[Opening SUPPLIED DATA section]

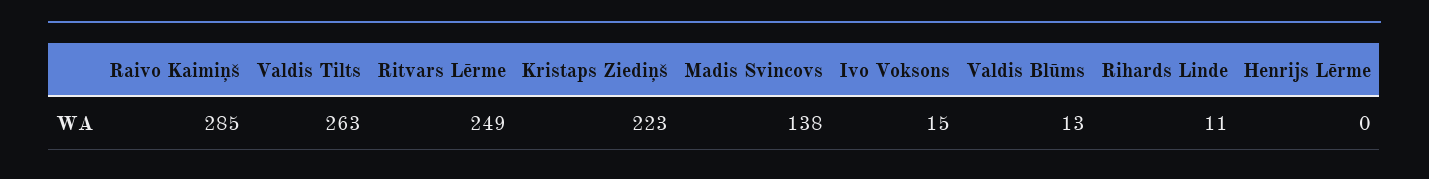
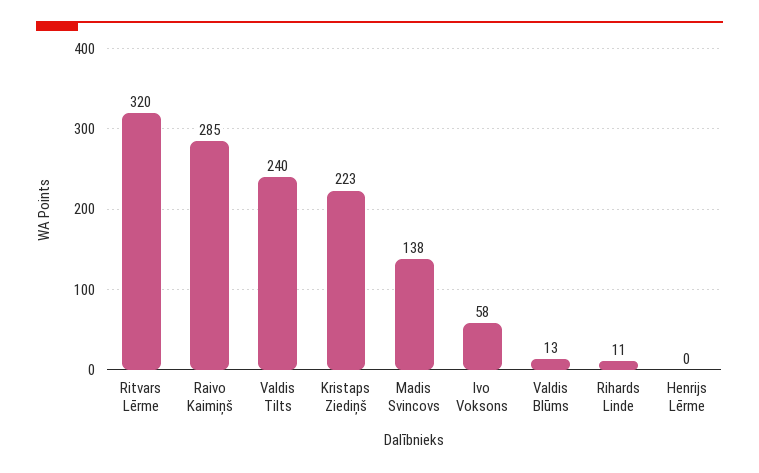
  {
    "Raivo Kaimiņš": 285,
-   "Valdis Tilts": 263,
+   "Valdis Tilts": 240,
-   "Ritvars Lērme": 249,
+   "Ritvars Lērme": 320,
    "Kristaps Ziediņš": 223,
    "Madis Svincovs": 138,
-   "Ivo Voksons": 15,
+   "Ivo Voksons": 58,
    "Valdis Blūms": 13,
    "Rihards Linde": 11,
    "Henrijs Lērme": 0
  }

[Closing SUPPLIED DATA section]

### YOUR ASSIGNMENT
Each entry is to be returned as it stands, and each picture is to be left out.

### EXERCISE RESPONSE
  {
    "Raivo Kaimiņš": 285,
-   "Valdis Tilts": 263,
+   "Valdis Tilts": 240,
-   "Ritvars Lērme": 249,
+   "Ritvars Lērme": 320,
    "Kristaps Ziediņš": 223,
    "Madis Svincovs": 138,
-   "Ivo Voksons": 15,
+   "Ivo Voksons": 58,
    "Valdis Blūms": 13,
    "Rihards Linde": 11,
    "Henrijs Lērme": 0
  }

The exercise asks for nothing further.